The performance aspect – fans follow a winner – is only partly illustratable by looking at the records of Miami entries in other team sports. The NFL Dolphins, 5-11, ranked 22nd among 30 NFL teams in home attendance this past season. The NBA’s Heat, with a 31-13 record to date, ranks fourth among the Association’s 30 clubs.

But the NHL’s Panthers stand just 29th in per-game attendance among that league’s 32 teams despite having a 28-16 record. That raises the cultural aspect: Hockey probably isn’t a big deal in Miami.

The problem is that baseball, with its large Cuban immigrant population, ought to be hugely popular in Miami. With powerful development programs throughout Latin America and especially in Cuba, the city is a latent hotbed of interest. And that gets any analysis back to the performance component.

Hill’s work as GM/president appears to have only exacerbated the chronic problems. Across nine seasons covering two terms in that office, his cumulative personnel moves – based on Wins Above Average* — have created -62.6 games of impact on Miami’s talent base. That’s an average of nearly a 7.0 game decline per season. In only one of those nine seasons has Hill measurably improved the talent base.

Certainly, the financial realities governing maintenance of a team in Miami play a role, How else does one explain the trades of Giancarlo Stanton, Christian Yelich and Marcel Ozuna? The problem is that the Miami Marlins have also failed to effectively explore alternatives, such as growing their own talent. Since Hill’s arrival, the Marlins’ system has produced 15.3 games of talent for the franchise based on WAA, the quartet of Stanton, Yelich, Ozuna and Alex Fernandez having generated 32.1 games of that 15.3.

To put it another way, aside from those four the contribution of every player brought to the team under Hill’s direction amounts to -16.8 games.
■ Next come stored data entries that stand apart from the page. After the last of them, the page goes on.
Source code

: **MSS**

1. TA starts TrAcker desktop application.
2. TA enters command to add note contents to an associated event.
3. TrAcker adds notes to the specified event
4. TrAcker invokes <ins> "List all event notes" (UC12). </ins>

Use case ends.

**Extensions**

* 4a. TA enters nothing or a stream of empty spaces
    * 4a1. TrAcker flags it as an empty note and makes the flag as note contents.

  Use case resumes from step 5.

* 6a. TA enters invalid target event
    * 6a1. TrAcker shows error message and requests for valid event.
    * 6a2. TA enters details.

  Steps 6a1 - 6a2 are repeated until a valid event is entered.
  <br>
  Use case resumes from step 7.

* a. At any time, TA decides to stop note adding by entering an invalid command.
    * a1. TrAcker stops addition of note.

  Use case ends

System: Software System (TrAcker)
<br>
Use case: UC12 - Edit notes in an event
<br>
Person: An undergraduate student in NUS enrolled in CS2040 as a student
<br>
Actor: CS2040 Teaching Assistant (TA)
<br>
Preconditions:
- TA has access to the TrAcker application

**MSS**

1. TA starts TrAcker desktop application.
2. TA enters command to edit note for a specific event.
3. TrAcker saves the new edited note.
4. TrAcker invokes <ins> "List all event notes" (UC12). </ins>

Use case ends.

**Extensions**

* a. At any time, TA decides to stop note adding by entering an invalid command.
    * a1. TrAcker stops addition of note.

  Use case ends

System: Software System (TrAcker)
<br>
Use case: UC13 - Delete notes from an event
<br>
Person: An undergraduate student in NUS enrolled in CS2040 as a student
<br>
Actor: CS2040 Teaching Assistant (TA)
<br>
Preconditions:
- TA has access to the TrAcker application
Related Story. Miami Marlins add switch-pitcher Pat Venditte. light

*This calculation is obtained by determining the net impact of all player transactions on team performance for the season(s) in question. Wins Above Average is a zero-based offshoot of Wins Above Replacement; thus, the final figure suggests the degree of positive or negative movement in the standings attributable to front office moves.